In this post, I propose an approach to score AI systems in terms of how well they align with the interests of different groups, by measuring the ability for data creators to reason about and configure the systems' underlying "data pipelines". This is meant to provide a path towards measuring alignment in a manner that supports plurality, i.e. these scores can help us predict when AI systems are likely to "facilitate cooperation and flourishing across a diversity of social groups".
This post was primarily inspired by discussions kicked off by OpenAI’s recent blog post. It is also informed by my recent participation in efforts to further define directions for “AI Safety” research and recent efforts to define and advance plurality research.
I’ve used the term "AI" in the title because this is the term being used in ongoing discussions, and I think this ship has definitively sailed (full disclosure: I also used the term in my dissertation, so I suppose I’ve already bought in a bit).

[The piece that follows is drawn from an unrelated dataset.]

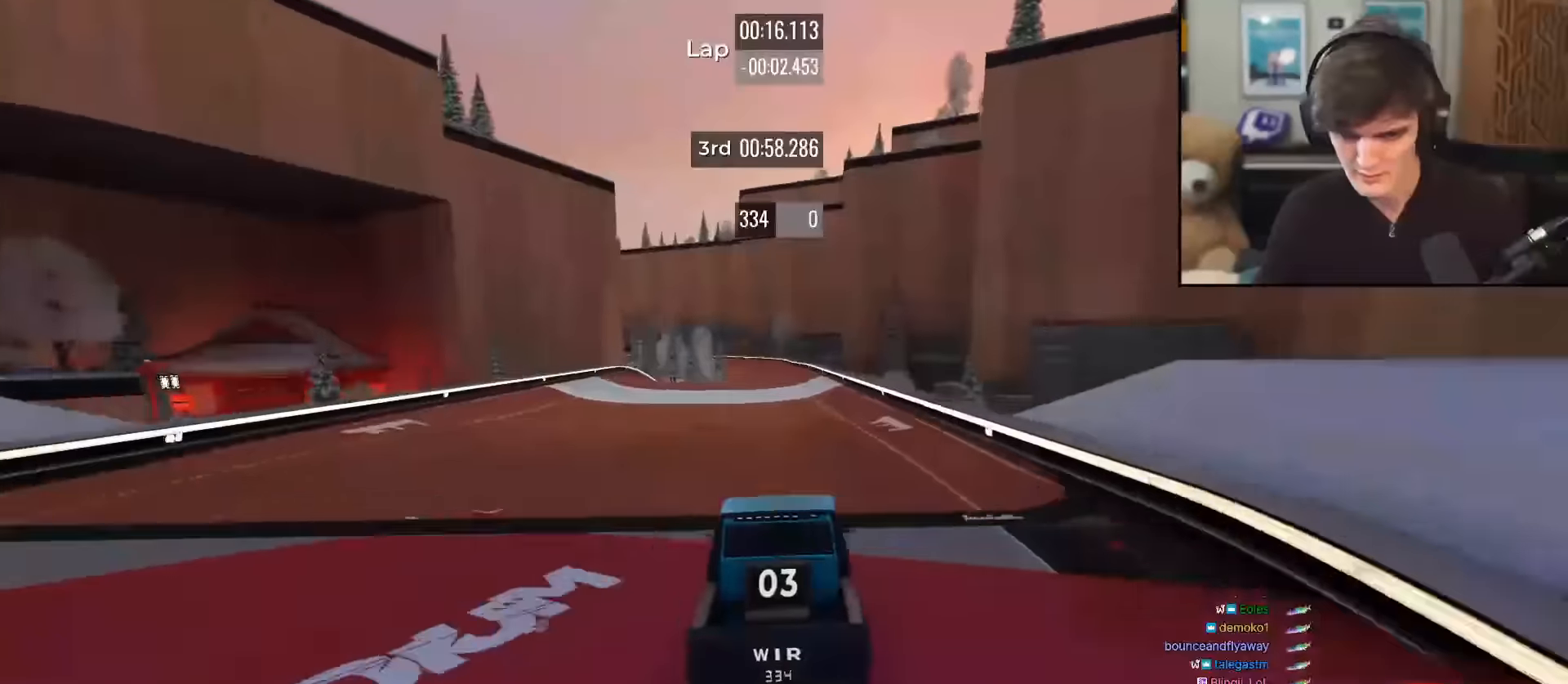
{"keys": ["up"], "events": []}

More specifically, I am talking about computing systems that rely on some combination of distinct datasets for training, evaluation, and/or calibration. The discussion is especially relevant to “generative AI” that produces text and images, like ChatGPT and StableDiffusion, but was originally influenced by earlier work looking at search and recommendation.
The post will be structured as such: a two sentence definition, followed by a two-paragraph definition with more details, followed by an "FAQ" with even more details (the first version will be an IFAQ, because these are questions I imagine might be frequent).
Two-Sentence Definition
An AI system is more aligned with a coalition if members (1) know how their data contributions flow to that system, (2) can reason about how changes to data flow might impact AI capabilities, and (3) have agency to reconfigure these data flows.
By measuring the alignment of various systems to various coalitions, we can understand alignment in terms of concentration: some systems are aligned to just a few individuals, others to very broad groups, and others to specific subgroups.
Two-Paragraph Definition
We can measure the relative alignment of data-dependent systems to the preferences of various coalitions in terms of data contributors’ knowledge about data flows and ability to reconfigure these flows. Specifically, we will set three thresholds: (1) a threshold for awareness of data pipelines, (2) a threshold for ability for people to reason about data impact, and (3) a threshold for minimum agency to configure data pipelines and attempt to the count the number of people who meet these criteria. We make the following assumption: if people understand how their data contributions impact AI capabilities and can easily act to configure how these contributions flow to different organizations and systems, over time people will act (i.e., use the “data levers” available to them) to improve the capabilities of systems and organizations they support and hinder those they do not. We can score a system’s alignment by estimating the fraction of data contributors who meet some standard for data transparency and agency (i.e., are informed enough about data flows and can reconfigure their data flows with low enough cost). Under this definition, a system becomes more aligned to a coalition when more users are given high-quality information about data flow (including estimates of data’s impact on capabilities) and low cost options to redirect that data flow. Then, a system can be understand in terms of the concentration of its alignment between different groups.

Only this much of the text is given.